**** INPUT MATERIAL ****
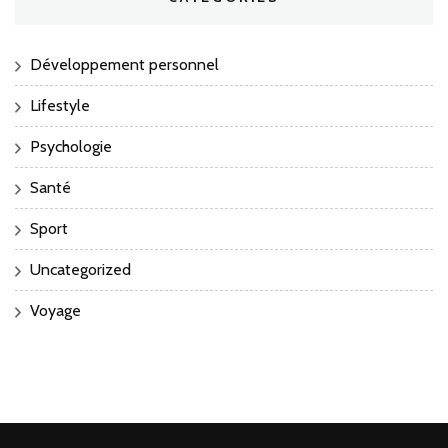
Développement personnel
Lifestyle
Psychologie
Santé
Sport
Uncategorized
Voyage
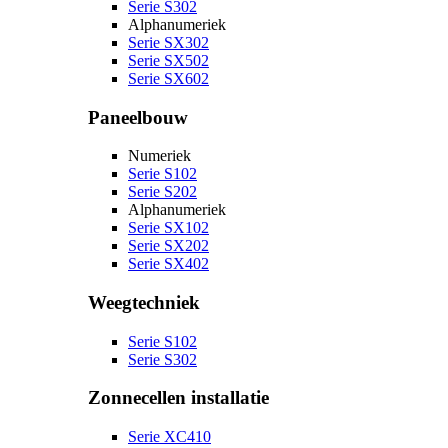
Serie S302
Alphanumeriek
Serie SX302
Serie SX502
Serie SX602
Paneelbouw
Numeriek
Serie S102
Serie S202
Alphanumeriek
Serie SX102
Serie SX202
Serie SX402
Weegtechniek
Serie S102
Serie S302
Zonnecellen installatie
Serie XC410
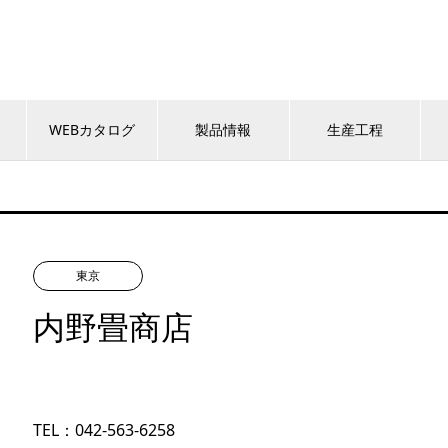
WEBカタログ
製品情報
生産工程
東京
内野畳商店
TEL：042-563-6258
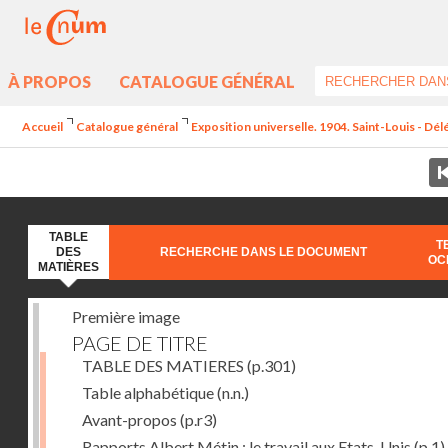
À PROPOS
CATALOGUE GÉNÉRAL
Accueil
Catalogue général
Exposition universelle. 1904. Saint-Louis - Dél
TABLE
T
DES
RECHERCHE DANS LE DOCUMENT
OC
MATIÈRES
Première image
PAGE DE TITRE
TABLE DES MATIERES
(p.301)
Table alphabétique
(n.n.)
Avant-propos
(p.r3)
Rapports Albert Métin : le travail aux Etats-Unis
(p.1)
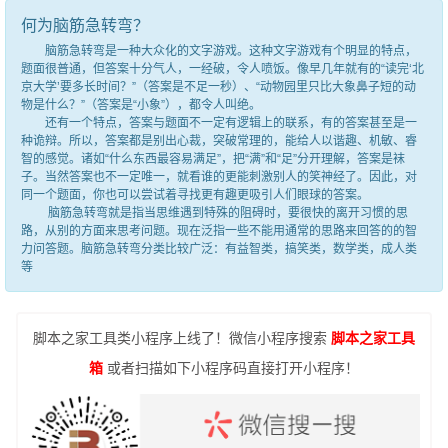
何为脑筋急转弯？
脑筋急转弯是一种大众化的文字游戏。这种文字游戏有个明显的特点，
题面很普通，但答案十分气人，一经破，令人喷饭。像早几年就有的“读完‘北
京大学’要多长时间？”（答案是不足一秒）、“动物园里只比大象鼻子短的动
物是什么？”（答案是“小象”），都令人叫绝。
还有一个特点，答案与题面不一定有逻辑上的联系，有的答案甚至是一
种诡辩。所以，答案都是别出心裁，突破常理的，能给人以谐趣、机敏、睿
智的感觉。诸如“什么东西最容易满足”，把“满”和“足”分开理解，答案是袜
子。当然答案也不一定唯一，就看谁的更能刺激别人的笑神经了。因此，对
同一个题面，你也可以尝试着寻找更有趣更吸引人们眼球的答案。
脑筋急转弯就是指当思维遇到特殊的阻碍时，要很快的离开习惯的思
路，从别的方面来思考问题。现在泛指一些不能用通常的思路来回答的的智
力问答题。脑筋急转弯分类比较广泛：有益智类，搞笑类，数学类，成人类
等
脚本之家工具类小程序上线了！微信小程序搜索
脚本之家工具
箱
或者扫描如下小程序码直接打开小程序！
****
YOUR OBJECTIVE -> If a line contains the word "Serie", it counts; say how many such lines there are in the data above, and nothing else.

ANSWER FOR THE TASK -> 12